📂Partial Differential Equations

Proving the Invariance of the Laplace Equation with Respect to Orthogonal Transformations

Theorem¹

Let’s say $u$ satisfies the Laplace equation. And let’s define $v(x)$ as follows.

$$ v(x) :=u(Rx) $$

Then, $R$ is a rotation transformation. Therefore, $v(x)$ also satisfies the Laplace equation.

$$ \Delta v=0 $$

Explanation

In fact, the content above holds for all orthogonal transformations. Thus, the fact that the Laplace equation is invariant under rotation transformation is a specific case of the fact that the Laplace equation is invariant under orthogonal transformations.

Proof

Assuming that $u$ satisfies the Laplace equation, let’s say $O$ is an arbitrary orthogonal transformation. Then, the following equation is the objective of the proof.

$$ v(x)=u(Ox)\ \implies \Delta v=0 $$

Let’s specifically assume that $O$ is as follows.

$$ O=[o_{ij}]=\begin{pmatrix} o_{11} & o_{12} & \cdots &o_{1n} \\ o_{21} & o_{22} & \cdots & o_{2n} \\ \vdots & \vdots & \ddots & \vdots \\ o_{n1} & o_{n2} & \cdots & o_{nn} \end{pmatrix} $$

Then, the following holds.

----

_WHAT YOU NEED TO DO_:
**a)** Reproduce the portion of the Laplace equation text starting at "Proving the Invariance" and ending at "define $v(x)$ as follows.".
**b)** Continue the text on the Laplace equation's invariance under orthogonal transformations, picking up after its final sentence.
The data have no connection to the text on the Laplace equation.

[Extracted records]
----

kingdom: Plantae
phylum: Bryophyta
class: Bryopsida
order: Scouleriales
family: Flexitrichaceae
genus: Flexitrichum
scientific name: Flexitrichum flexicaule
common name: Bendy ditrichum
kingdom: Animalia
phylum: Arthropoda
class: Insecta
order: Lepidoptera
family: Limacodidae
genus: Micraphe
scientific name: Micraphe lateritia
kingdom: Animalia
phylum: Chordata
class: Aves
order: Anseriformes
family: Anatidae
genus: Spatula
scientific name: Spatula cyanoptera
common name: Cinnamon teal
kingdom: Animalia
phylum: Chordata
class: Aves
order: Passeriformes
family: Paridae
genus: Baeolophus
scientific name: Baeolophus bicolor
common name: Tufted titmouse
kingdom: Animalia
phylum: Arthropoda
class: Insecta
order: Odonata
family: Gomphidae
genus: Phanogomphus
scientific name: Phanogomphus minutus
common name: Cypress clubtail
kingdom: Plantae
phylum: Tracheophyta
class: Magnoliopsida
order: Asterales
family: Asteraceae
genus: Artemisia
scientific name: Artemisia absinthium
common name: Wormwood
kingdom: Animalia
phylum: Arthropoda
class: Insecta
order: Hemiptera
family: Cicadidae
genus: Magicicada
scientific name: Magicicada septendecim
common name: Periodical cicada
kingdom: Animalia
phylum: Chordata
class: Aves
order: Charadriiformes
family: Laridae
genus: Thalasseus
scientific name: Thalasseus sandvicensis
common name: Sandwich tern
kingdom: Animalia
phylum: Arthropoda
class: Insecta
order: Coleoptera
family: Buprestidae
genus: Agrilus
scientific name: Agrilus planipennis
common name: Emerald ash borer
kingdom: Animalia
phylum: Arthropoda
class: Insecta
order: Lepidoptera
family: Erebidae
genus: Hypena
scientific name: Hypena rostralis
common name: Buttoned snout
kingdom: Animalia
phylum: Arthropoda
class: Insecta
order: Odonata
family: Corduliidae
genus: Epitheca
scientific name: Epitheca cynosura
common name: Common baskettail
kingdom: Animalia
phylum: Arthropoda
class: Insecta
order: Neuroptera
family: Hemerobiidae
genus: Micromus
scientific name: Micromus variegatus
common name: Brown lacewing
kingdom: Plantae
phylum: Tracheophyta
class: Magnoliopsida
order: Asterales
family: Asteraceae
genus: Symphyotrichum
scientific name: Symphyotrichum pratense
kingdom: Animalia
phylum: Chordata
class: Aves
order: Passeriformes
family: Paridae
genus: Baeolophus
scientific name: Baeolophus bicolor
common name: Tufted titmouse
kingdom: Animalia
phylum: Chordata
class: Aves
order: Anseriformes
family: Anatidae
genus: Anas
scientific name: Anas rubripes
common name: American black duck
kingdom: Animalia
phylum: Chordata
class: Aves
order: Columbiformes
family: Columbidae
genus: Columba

----

_ANSWERS TO THE PROBLEMS_:
**a)**
Proving the Invariance of the Laplace Equation with Respect to Orthogonal Transformations

Theorem¹

Let’s say $u$ satisfies the Laplace equation. And let’s define $v(x)$ as follows.

**b)**
$$ Ox=\begin{pmatrix} o_{11} & o_{12} & \cdots &o_{1n} \\ o_{21} & o_{22} & \cdots & o_{2n} \\ \vdots & \vdots & \ddots & \vdots \\ o_{n1} & o_{n2} & \cdots & o_{nn} \end{pmatrix} \begin{pmatrix} x_{1} \\ x_{2} \\ \vdots \\ x_{n} \end{pmatrix} =\begin{pmatrix} o_{11}x_{1} + o_{12}x_{2} + \cdots +o_{1n}x_{n} \\ o_{21}x_{1}+ o_{22}x_{2}+ \cdots + o_{2n}x_{n} \\ \vdots \\ o_{n1}x_{1}+ o_{n2}x_{2}+ \cdots +o_{nn}x_{n} \end{pmatrix} $$

If we set $Ox=y$ as follows, then we get the following.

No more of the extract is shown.